Even though there are signs of a possible truce between the Korean neighbours, the long-drawn and well-funded cyber-espionage campaign carried on by North Korean hackers against targeted entities in South Korea continues unabated.
According to reports, Andariel Group, a group composed of North Korean hackers and a division of the Lazarus Group, recently launched a series of attacks on South Korean targets by leveraging nine ActiveX vulnerabilities. The hackers carried out watering hole attacks, a zero-day attack, and used backdoor trojans to infect high-value targets in South Korea.
Samsung targeted this time
It is believed that Samsung SDS Acube installations was a prime target of the operations and the firm has subsequently released an update to plug a zero-day vulnerability that North Korean hackers have been exploiting.
According to an alert released by the South Korean CERT, attackers are exploiting a vulnerability in Samsung’s Acube products to inject malicious code and that users of AcubeFileCtrl.ocx 126.96.36.199 or older versions need to update to the latest version. It is not known yet how many systems have been affected by the hacking operation that started last month.

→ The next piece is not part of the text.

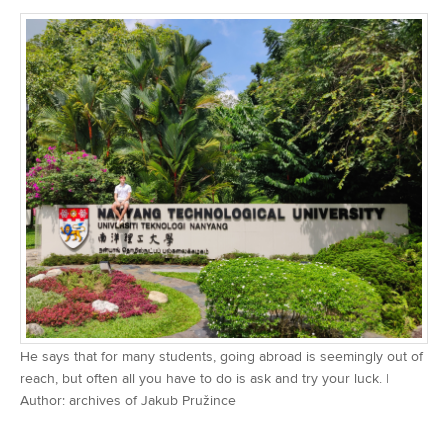
He says that for many students, going abroad is seemingly out of
reach, but often all you have to do is ask and try your luck. |
Author: archives of Jakub Pružince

Commenting on the malicious operation launched by North Korean hackers on South Korean targets, Andy Norton, director of threat intelligence at Lastline, said that given the precarious political situation with North Korea, the fragile peace talks and negotiations around nuclear disarmament, a campaign of continued cyber intelligence gathering should not be a shock to anyone who understands that the cyber theatre facilitates asynchronous warfare.
“This watering hole attack was placed on significant military and research institutes of North Korean entities and would have potentially impacted visitors to those niche interest sites,” he added.
Constant targeting of South Korean military assets
In the past year, North Korean hackers have been found to be behind a number of sophisticated cyber attacks on organisations in the West, in South Korea, on cryptocurrency exchanges and on military entities in enemy countries.
In October last year, it came to light that a cyber attack on South Korea’s defence ministry by suspected North Korean hackers compromised a treasure trove of military secrets as well as contingency plans. The stolen data included 235GB of documents from the Defence Integrated Data Centre, confidential reports to senior Allied commanders, as well as battle plans drawn up by the U.S. and South Korea.
Data stolen by hackers also included locations of military facilities and power plants, as well as details of a plot to assassinate North Korean dictator Kim Jong-Un.
Last year, U.S. and South Korean authorities also confirmed that North Korean hackers had, via a cyber-attack, stolen details of a highly confidential masterplan named ‘OPLAN 5027’ which contained details about future invasion of North Korea by the U.S. and South Korean armies.
Britain was recently dragged into the much-publicised verbal conflict between North Korea and the United States when dictator Kim Jong-un accused it of being ‘mercenaries’, a ‘vassal’ of the United States and joining ‘war-mongering’ drills.